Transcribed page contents
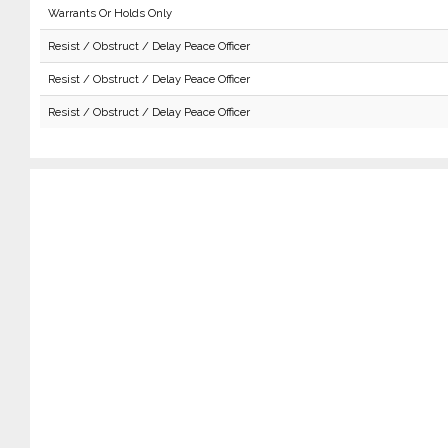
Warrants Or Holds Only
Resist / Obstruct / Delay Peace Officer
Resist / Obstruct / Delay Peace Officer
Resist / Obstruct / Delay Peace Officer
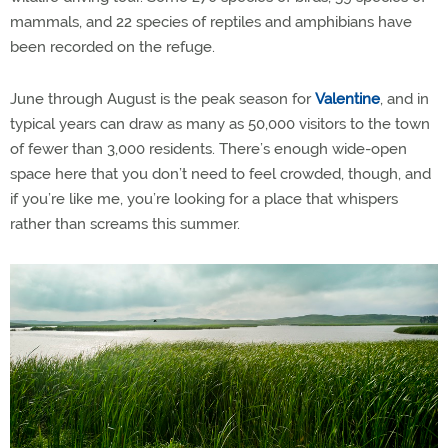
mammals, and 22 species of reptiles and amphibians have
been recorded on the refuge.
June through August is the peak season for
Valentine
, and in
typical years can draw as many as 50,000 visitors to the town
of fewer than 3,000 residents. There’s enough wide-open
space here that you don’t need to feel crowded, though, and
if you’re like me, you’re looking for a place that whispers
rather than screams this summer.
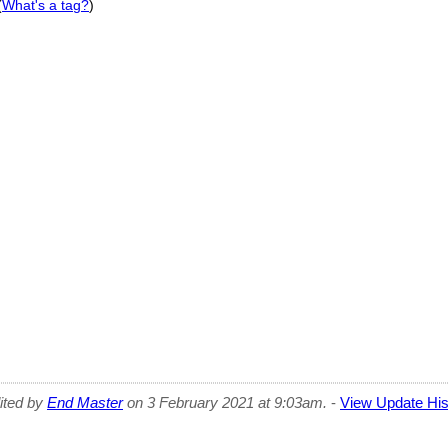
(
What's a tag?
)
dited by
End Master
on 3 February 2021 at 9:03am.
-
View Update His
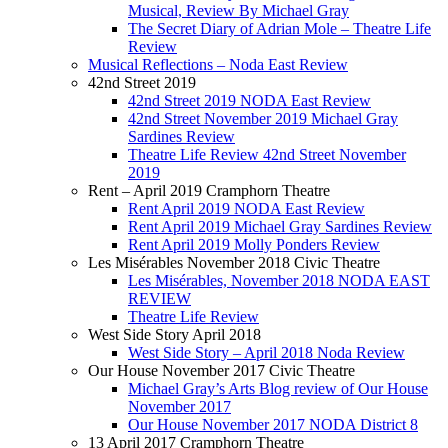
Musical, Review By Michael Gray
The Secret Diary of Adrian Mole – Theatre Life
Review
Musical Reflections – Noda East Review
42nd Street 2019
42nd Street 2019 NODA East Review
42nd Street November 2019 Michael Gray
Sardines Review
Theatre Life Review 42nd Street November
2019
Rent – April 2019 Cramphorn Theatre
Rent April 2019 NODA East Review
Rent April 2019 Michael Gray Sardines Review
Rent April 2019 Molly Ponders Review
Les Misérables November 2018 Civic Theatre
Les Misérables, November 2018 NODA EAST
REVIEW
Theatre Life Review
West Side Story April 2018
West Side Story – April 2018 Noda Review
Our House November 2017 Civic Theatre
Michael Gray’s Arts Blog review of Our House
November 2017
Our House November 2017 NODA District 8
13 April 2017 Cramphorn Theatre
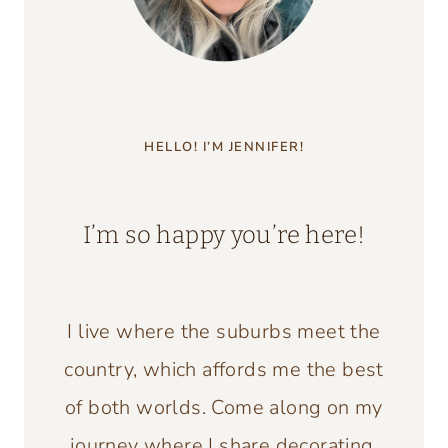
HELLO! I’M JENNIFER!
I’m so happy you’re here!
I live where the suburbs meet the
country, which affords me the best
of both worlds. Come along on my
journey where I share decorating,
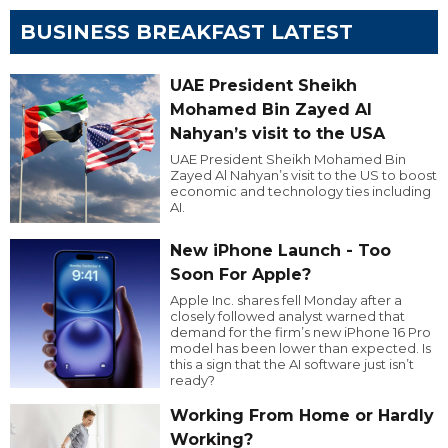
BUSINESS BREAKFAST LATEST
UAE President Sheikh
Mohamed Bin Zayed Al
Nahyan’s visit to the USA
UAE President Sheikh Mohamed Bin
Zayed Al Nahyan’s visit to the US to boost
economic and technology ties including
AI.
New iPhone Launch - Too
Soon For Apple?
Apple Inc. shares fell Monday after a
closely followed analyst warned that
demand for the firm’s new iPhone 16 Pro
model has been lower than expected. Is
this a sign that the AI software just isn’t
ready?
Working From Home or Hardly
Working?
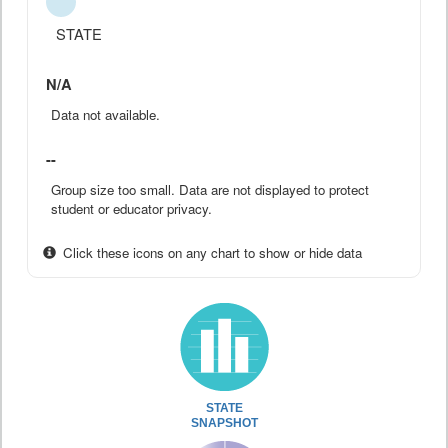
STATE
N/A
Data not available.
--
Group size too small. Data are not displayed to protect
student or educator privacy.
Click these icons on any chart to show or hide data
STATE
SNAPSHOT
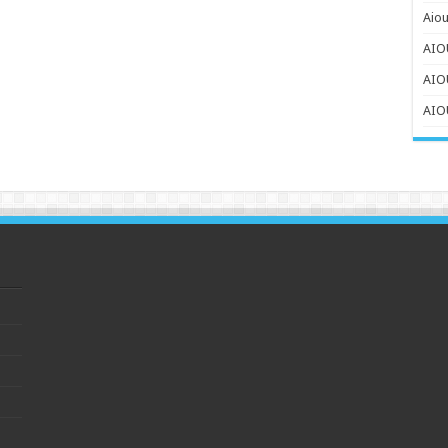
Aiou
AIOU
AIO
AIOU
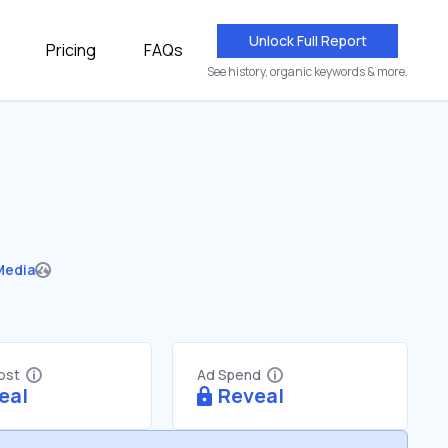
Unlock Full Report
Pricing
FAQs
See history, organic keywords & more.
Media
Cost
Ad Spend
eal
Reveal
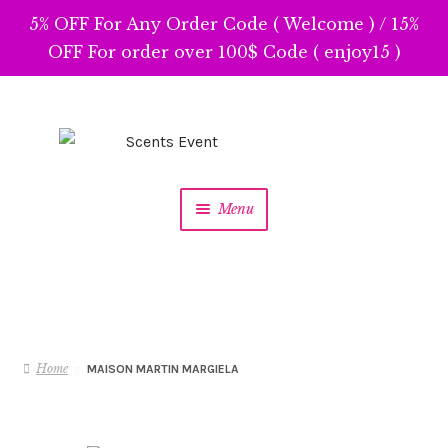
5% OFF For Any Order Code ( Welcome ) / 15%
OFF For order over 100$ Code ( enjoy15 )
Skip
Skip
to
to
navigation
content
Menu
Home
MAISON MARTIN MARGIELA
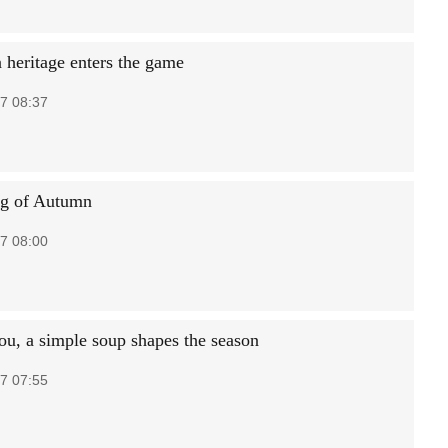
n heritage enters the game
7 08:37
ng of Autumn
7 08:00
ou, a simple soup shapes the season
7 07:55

---

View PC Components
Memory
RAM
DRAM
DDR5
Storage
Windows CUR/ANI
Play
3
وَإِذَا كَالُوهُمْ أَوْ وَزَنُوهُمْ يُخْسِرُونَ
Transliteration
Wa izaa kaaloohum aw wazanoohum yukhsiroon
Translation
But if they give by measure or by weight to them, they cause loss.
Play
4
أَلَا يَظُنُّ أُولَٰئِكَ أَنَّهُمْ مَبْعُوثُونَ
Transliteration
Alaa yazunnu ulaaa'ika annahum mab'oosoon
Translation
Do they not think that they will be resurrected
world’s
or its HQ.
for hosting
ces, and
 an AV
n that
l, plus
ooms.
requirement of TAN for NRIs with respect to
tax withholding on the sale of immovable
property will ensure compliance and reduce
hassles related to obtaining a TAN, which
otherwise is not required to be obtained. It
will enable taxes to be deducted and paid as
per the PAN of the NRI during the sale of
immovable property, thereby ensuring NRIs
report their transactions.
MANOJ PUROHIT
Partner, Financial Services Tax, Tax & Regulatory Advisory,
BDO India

▶ [WHAT NEEDS TO BE DONE]:
The data above holds the lines to copy: start at the one with "on 3 February 2021 at 9:03am.", stop at the one with "OFF For order over 100$ Code ( enjoy15 )", include both, copy them exactly without pictures, and copy nothing else.

▶ [REPLY]:
on 3 February 2021 at 9:03am.
-
View Update His
Musical, Review By Michael Gray
The Secret Diary of Adrian Mole – Theatre Life
Review
Musical Reflections – Noda East Review
42nd Street 2019
42nd Street 2019 NODA East Review
42nd Street November 2019 Michael Gray
Sardines Review
Theatre Life Review 42nd Street November
2019
Rent – April 2019 Cramphorn Theatre
Rent April 2019 NODA East Review
Rent April 2019 Michael Gray Sardines Review
Rent April 2019 Molly Ponders Review
Les Misérables November 2018 Civic Theatre
Les Misérables, November 2018 NODA EAST
REVIEW
Theatre Life Review
West Side Story April 2018
West Side Story – April 2018 Noda Review
Our House November 2017 Civic Theatre
Michael Gray’s Arts Blog review of Our House
November 2017
Our House November 2017 NODA District 8
13 April 2017 Cramphorn Theatre
HELLO! I’M JENNIFER!
I’m so happy you’re here!
I live where the suburbs meet the
country, which affords me the best
of both worlds. Come along on my
journey where I share decorating,
BUSINESS BREAKFAST LATEST
UAE President Sheikh
Mohamed Bin Zayed Al
Nahyan’s visit to the USA
UAE President Sheikh Mohamed Bin
Zayed Al Nahyan’s visit to the US to boost
economic and technology ties including
AI.
New iPhone Launch - Too
Soon For Apple?
Apple Inc. shares fell Monday after a
closely followed analyst warned that
demand for the firm’s new iPhone 16 Pro
model has been lower than expected. Is
this a sign that the AI software just isn’t
ready?
Working From Home or Hardly
Working?
STATE
N/A
Data not available.
--
Group size too small. Data are not displayed to protect
student or educator privacy.
Click these icons on any chart to show or hide data
STATE
SNAPSHOT
Aiou
AIOU
AIO
AIOU
Unlock Full Report
Pricing
FAQs
See history, organic keywords & more.
Media
Cost
Ad Spend
eal
Reveal
5% OFF For Any Order Code ( Welcome ) / 15%
OFF For order over 100$ Code ( enjoy15 )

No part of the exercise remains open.